Conservationists are calling the approval of a second mine in as many weeks in Tasmania's Tarkine blatant ALP electioneering.
Green groups have been dealt a second blow with federal environment minister Mark Butler giving the go-ahead to a Venture Minerals iron ore proposal at Riley Creek in the contentious northwest region.
The approval comes despite a challenge to the state government's approval still pending in Tasmania's Resource Management and Planning Appeals Tribunal.
Just last week Mr Butler gave the green light to a $20 million Shree Minerals' iron ore mine at Nelson Bay River in the Tarkine.
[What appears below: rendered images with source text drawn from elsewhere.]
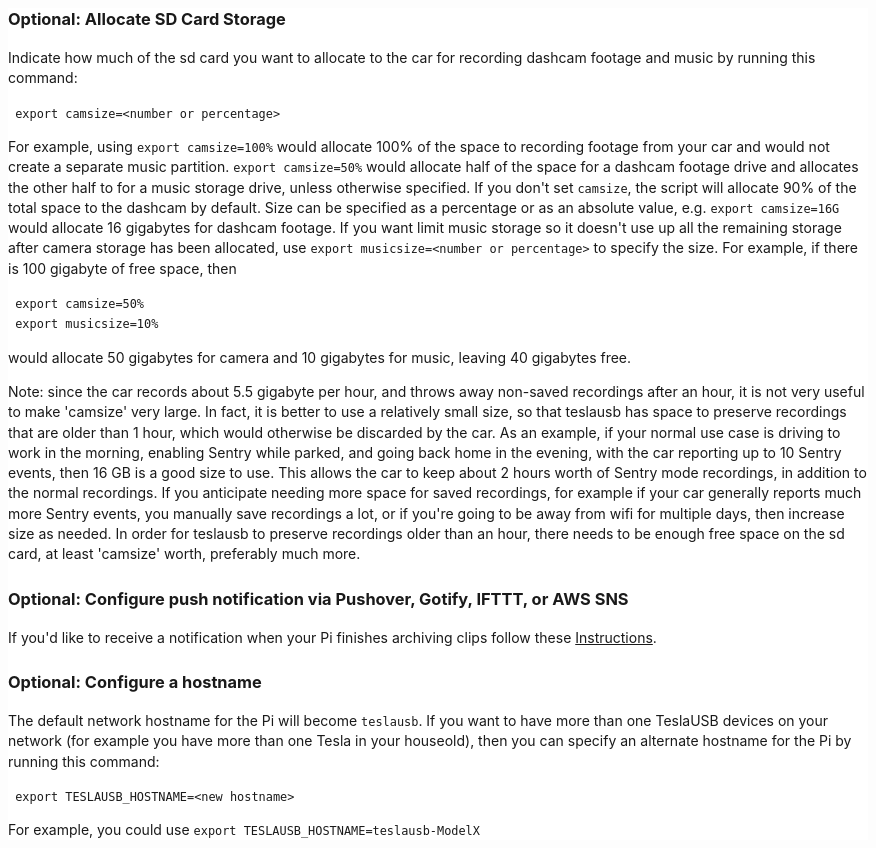 ### Optional: Allocate SD Card Storage

Indicate how much of the sd card you want to allocate to the car for recording dashcam footage and music by running this command:

```
 export camsize=<number or percentage>
```

For example, using `export camsize=100%` would allocate 100% of the space to recording footage from your car and would not create a separate music partition. `export camsize=50%` would allocate half of the space for a dashcam footage drive and allocates the other half to for a music storage drive, unless otherwise specified. If you don't set `camsize`, the script will allocate 90% of the total space to the dashcam by default. Size can be specified as a percentage or as an absolute value, e.g. `export camsize=16G` would allocate 16 gigabytes for dashcam footage.
If you want limit music storage so it doesn't use up all the remaining storage after camera storage has been allocated, use `export musicsize=<number or percentage>` to specify the size.
For example, if there is 100 gigabyte of free space, then
```
 export camsize=50%
 export musicsize=10%
```
would allocate 50 gigabytes for camera and 10 gigabytes for music, leaving 40 gigabytes free.

Note: since the car records about 5.5 gigabyte per hour, and throws away non-saved recordings after an hour, it is not very useful to make 'camsize' very large. In fact, it is better to use a relatively small size, so that teslausb has space to preserve recordings that are older than 1 hour, which would otherwise be discarded by the car.
As an example, if your normal use case is driving to work in the morning, enabling Sentry while parked, and going back home in the evening, with the car reporting up to 10 Sentry events, then 16 GB is a good size to use. This allows the car to keep about 2 hours worth of Sentry mode recordings, in addition to the normal recordings. If you anticipate needing more space for saved recordings, for example if your car generally reports much more Sentry events, you manually save recordings a lot, or if you're going to be away from wifi for multiple days, then increase size as needed.
In order for teslausb to preserve recordings older than an hour, there needs to be enough free space on the sd card, at least 'camsize' worth, preferably much more.

### Optional: Configure push notification via Pushover, Gotify, IFTTT, or AWS SNS

If you'd like to receive a notification when your Pi finishes archiving clips follow these [Instructions](doc/ConfigureNotificationsForArchive.md).

### Optional: Configure a hostname

The default network hostname for the Pi will become `teslausb`.  If you want to have more than one TeslaUSB devices on your network (for example you have more than one Tesla in your houseold), then you can specify an alternate hostname for the Pi by running this command:

```
 export TESLAUSB_HOSTNAME=<new hostname>
```

For example, you could use `export TESLAUSB_HOSTNAME=teslausb-ModelX`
Environmentalists say the decisions are attempts by federal Labor to hang on to the vulnerable seat of Braddon.
"The minister has raced to rush this out for a perceived electoral gain," Save the Tarkine spokesman Scott Jordan said in a statement.
"This is a shameful decision that further compromises the integrity of Tarkine."
Mr Jordan's group is behind the planning tribunal appeal and the federal court action that temporarily halted work on the Shree project last month.
Tasmanian Greens senator Peter Whish-Wilson said mining was not a long-term solution to Tasmania's nation-high unemployment rate of 8.1 per cent.
"It's a short-term political decision, made on the first day of the election, to prop up a Labor MP in a marginal seat," he said.
But the Tasmanian government said the Riley Creek project would inject $40 million into the struggling northwest's economy.
"The northwest and west coasts have some of the most highly mineralised and prospective areas in the world and I am confident we will see more new mines in the region," Deputy Premier Bryan Green said.
The Tarkine is home to one of the last populations of Tasmanian devils free of the facial tumour disease which has wiped out up to 80 per cent of the species, and to the largest temperate rainforest in the southern hemisphere.
Minister Butler said Venture, which is also proposing two other mines in the area, would be subject to 37 environmental conditions.
They include $144,000 to help fight the tumour disease.
Tasmania's Liberal opposition said the conditions meant too much "green tape" for investors.